I wasn't going to bail on Serow for Starbucks, but like an angel sent from on high, our waitress appeared and asked if we were interested in their sweetened rice milk to help us cool down. Never has a drink tasted so good. It was like a Thai horchata. We each ended up drinking 3 or 4 glasses of that sweet nectar of the gods.
Laap Pla Duk Chiang Mai is not the prettiest dish by any stretch of the imagination, but this catfish and galangal salad is a winner. If my tastebuds were correct, it's kind of like all Thai ingredients blended together with grilled fish. Lemongrass, chilies, galangal—it punches you in the face with flavor. You can eat it with your fork, or you can spread it over cabbage, sticky rice, or whatever vegetable you prefer.
The runner up for favorite dish of the night went to the Tow Hu Thouk, crispy tofu tossed with ginger and peanuts. It was a fantastic mix of crisp and creamy. We definitely could have eaten another one of these.

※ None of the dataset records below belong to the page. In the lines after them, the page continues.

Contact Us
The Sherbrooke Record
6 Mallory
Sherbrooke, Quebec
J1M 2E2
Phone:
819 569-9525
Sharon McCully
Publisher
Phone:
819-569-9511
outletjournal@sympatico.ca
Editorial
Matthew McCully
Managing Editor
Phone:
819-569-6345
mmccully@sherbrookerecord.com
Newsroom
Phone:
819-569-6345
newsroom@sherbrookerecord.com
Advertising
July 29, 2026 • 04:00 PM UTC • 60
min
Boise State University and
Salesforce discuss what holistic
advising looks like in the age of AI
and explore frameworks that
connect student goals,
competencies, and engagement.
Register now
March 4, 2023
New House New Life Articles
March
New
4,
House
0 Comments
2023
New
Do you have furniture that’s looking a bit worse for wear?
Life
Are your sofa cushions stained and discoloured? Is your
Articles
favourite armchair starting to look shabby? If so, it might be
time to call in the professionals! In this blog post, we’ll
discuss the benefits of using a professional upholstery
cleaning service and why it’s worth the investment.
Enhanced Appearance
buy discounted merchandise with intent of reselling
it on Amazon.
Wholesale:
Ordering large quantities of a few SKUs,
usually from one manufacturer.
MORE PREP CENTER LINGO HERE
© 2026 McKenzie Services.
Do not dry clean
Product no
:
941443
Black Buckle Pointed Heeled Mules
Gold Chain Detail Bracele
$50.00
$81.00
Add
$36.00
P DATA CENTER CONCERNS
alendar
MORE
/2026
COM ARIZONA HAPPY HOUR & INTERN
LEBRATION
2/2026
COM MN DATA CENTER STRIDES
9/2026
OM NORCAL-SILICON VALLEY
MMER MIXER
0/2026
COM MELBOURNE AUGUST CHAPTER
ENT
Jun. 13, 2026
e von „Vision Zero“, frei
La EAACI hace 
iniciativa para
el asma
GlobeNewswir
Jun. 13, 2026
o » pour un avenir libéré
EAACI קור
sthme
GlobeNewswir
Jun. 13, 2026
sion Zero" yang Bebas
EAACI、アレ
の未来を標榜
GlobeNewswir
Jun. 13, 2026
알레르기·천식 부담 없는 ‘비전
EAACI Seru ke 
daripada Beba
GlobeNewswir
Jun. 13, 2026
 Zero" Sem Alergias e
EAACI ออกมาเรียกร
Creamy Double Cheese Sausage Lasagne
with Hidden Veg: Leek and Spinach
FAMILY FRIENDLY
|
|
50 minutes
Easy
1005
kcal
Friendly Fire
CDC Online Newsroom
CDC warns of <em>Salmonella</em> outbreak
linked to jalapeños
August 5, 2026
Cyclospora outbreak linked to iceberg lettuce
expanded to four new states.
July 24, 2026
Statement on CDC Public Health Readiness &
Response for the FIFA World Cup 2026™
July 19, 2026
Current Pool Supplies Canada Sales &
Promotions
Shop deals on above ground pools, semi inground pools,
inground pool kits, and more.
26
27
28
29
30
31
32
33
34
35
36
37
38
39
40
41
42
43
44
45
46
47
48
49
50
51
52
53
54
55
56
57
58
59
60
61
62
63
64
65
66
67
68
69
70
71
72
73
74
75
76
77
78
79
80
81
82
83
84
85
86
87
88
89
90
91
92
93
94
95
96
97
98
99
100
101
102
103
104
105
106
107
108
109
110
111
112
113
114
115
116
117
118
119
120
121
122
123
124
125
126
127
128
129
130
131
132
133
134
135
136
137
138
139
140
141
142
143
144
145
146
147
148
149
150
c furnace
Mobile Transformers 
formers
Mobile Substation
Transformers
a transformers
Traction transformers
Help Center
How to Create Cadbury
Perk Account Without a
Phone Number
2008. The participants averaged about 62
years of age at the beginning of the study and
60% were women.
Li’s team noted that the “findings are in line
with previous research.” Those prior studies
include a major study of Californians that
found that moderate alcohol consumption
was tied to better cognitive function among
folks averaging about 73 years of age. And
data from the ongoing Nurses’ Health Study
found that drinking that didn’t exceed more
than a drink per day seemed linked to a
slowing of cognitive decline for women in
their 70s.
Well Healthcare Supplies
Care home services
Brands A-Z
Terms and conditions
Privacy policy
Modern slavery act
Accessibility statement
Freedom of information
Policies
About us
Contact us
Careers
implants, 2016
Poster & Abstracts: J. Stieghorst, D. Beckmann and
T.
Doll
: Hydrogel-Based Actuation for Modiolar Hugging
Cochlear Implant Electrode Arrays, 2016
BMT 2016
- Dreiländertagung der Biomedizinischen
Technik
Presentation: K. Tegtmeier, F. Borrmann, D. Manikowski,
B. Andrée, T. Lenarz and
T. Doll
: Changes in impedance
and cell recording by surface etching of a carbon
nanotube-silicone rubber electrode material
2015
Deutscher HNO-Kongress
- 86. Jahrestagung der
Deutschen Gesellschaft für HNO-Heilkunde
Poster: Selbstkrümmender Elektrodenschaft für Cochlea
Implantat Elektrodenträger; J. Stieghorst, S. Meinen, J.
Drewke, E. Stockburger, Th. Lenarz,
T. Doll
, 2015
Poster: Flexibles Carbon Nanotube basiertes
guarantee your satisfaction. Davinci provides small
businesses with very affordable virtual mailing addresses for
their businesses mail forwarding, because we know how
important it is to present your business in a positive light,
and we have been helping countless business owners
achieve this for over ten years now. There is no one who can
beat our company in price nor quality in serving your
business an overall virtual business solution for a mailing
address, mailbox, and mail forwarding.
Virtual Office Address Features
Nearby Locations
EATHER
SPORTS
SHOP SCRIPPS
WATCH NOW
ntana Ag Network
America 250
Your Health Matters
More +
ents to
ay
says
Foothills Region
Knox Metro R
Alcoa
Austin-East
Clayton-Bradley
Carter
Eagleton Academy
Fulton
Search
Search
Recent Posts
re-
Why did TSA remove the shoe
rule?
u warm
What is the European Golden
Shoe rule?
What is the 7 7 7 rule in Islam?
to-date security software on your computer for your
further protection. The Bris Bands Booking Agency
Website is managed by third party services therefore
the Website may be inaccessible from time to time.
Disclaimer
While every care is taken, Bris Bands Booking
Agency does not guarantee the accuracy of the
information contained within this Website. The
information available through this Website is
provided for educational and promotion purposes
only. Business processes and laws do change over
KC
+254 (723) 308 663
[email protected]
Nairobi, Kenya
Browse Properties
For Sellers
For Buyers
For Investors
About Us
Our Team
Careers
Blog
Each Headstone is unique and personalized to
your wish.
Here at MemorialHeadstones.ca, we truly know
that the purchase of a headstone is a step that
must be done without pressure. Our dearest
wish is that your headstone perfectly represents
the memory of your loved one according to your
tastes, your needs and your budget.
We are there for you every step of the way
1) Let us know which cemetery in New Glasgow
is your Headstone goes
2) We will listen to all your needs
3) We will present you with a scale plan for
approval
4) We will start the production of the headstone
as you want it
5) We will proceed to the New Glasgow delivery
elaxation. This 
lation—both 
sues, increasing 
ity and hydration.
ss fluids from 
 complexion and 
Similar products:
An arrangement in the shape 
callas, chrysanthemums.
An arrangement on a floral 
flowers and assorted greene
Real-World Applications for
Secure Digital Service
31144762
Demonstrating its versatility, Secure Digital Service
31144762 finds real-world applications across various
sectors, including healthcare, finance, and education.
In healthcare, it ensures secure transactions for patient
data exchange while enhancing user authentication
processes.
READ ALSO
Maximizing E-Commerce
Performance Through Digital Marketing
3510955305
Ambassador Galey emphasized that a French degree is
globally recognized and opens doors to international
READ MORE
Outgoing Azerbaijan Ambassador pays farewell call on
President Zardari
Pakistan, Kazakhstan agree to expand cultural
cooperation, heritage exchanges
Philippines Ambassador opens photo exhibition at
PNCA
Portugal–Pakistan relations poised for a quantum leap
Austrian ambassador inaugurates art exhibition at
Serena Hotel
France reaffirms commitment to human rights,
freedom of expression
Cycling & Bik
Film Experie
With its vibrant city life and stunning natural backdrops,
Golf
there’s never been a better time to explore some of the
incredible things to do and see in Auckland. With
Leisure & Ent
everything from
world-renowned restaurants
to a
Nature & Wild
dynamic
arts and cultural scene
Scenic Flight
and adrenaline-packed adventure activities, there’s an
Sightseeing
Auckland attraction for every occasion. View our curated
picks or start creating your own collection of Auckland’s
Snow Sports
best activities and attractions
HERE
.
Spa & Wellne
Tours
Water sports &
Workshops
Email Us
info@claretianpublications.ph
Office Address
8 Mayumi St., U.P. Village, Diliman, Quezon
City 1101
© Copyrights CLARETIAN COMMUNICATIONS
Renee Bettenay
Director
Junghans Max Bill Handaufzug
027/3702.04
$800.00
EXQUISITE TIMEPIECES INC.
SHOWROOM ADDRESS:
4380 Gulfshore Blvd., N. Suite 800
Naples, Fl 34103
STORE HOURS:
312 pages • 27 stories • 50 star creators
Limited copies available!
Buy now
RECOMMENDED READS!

We didn't eat much of the Het Grapao, stir fried mushrooms with basil and egg. The flavors were good—it's a vegetarian version of of the basil chicken I'd get in Singapore—but at that point it felt too heavy, and the strong soy flavor was killing my tropical buzz.
The best came last. In fact, it was the best thing I ate the entire time I was in D.C. Si Krong Muu, pork ribs with Mekhong whiskey and dill. I was surprised to see dill in a Thai dish, but a quick Googling revealed that northeastern Thailand does, in fact, use dill fairly often. The flavor was unreal.
Seriously. This has to be in my 10 top favorite things I've eaten this year. We were so full by the time they came, but still managed to polish these off. The meat, finished with a nice char, fell right off the bone. Like so many Thai dishes, the flavor was all over—sweet, sour, charred, bitter, herbaceous—but it's absolutely perfect. I thought I preferred my ribs smoked and slathered in BBQ sauce, but it turns out I was wrong.
The meal came to a close with these tiny glutinous rice squares topped with coconut cream and toasted sesame seeds, a perfect final note for the evening.
If you're an Asian food lover, Little Serow should be at the top of your list of places to go. Sure, you'll probably be eating dinner at 5:00pm like an elderly person, but it's well worth the sacrifice.